Haz cada cosa en tu vida por amor a Jesucristo.
 
    No te pido que cambies nada de lo que haces, excepto aquello que Dios te ha mostrado que debes dejar atrás, como resultado de la purificación de tu corazón.
 
    Para todo lo demás, sólo te invito a agregar un nuevo ingrediente.

    Pondré algunos ejemplos; tú puedes anotar lo que haces todos los días:

    •Haz tu trabajo con un corazón responsable, como siempre, y además por amor a Jesucristo.

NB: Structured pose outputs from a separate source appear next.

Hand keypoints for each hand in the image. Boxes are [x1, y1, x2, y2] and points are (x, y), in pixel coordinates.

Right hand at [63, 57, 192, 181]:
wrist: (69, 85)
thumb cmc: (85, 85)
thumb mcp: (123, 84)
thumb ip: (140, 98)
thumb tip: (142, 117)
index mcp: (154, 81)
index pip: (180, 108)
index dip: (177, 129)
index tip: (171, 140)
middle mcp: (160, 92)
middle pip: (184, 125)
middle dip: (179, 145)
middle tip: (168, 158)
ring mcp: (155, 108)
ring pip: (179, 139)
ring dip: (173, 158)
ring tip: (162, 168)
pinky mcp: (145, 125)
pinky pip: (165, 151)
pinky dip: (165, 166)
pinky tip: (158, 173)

    •Estudia con un corazón dedicado, como siempre, y además por amor a Jesucristo.
 
    •Realiza tu trabajo de casa con un corazón lleno de amor a tu familia, como siempre, y además por amor a Jesucristo.

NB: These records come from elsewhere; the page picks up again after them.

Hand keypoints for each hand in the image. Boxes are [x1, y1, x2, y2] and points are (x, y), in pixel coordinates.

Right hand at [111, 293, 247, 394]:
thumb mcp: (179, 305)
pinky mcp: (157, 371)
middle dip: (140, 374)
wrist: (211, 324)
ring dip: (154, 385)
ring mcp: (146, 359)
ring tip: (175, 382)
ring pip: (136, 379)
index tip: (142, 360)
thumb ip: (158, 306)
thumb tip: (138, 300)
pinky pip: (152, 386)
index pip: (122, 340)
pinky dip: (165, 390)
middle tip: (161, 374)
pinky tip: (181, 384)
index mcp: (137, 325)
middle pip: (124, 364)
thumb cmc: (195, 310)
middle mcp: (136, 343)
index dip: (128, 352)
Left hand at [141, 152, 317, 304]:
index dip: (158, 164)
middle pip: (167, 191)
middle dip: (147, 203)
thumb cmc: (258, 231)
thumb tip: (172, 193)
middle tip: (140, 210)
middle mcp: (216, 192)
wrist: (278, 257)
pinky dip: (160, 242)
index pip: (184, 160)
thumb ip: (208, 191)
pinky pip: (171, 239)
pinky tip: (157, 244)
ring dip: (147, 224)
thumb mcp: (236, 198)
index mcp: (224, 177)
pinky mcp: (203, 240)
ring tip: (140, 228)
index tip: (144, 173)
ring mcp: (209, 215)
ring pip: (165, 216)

    •Atiende a tus enfermos o vive tu enfermedad con un corazón paciente, como siempre, y además por amor a Jesucristo.
 
    Si cada acción la hacemos con amor en el corazón y por amor a Jesucristo, entonces cada actividad te llevará a conocer mejor a Dios.

    ¿Cómo empezar?

     Te propongo 4 sencillos pasos para cada día:
 
    1.    Al despertar da gracias porque estás vivo y pide al Señor que te dé en ese día un corazón puro, a ejemplo del corazón de nuestro Señor Jesucristo.
 
    2.    Al levantarte ora unos momentos y dile a Jesucristo: “Quiero el día de hoy hacer todo por amor a ti. Ayúdame si tengo dudas, sostenme si me debilito, y si no puedo mantener mi fe en pie, permite que caiga de rodillas para suplicar la fortaleza y el amor que le hagan falta a mi corazón”.
 
    3.    Intenta sólo por ese día hacer todo por amor a Jesús.
 
    4.    Vuelve al día siguiente al paso 1.

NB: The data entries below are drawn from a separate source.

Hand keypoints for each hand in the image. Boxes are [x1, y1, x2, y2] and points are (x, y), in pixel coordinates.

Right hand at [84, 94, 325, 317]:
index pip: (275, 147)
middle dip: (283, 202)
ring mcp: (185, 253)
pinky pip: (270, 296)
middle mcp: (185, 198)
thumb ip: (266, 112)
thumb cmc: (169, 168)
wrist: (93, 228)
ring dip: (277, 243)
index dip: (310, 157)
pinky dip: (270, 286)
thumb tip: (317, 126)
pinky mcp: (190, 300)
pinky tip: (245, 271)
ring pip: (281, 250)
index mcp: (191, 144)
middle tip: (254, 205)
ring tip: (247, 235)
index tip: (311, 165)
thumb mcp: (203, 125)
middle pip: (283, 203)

    ¿Quieres conocer mejor a Dios?

    ¿Quieres aprender a amarlo con todo el corazón?

    Te invito a hacer la prueba e intentar estos pasos. Seguro no perderás nada y posiblemente descubrirás grandes bendiciones.

    Que Dios nos conceda un corazón puro, que encuentre en Jesucristo su más preciado tesoro.
 
    Un corazón que ame intensamente al Señor.

    Un corazón que viva intensamente para Dios.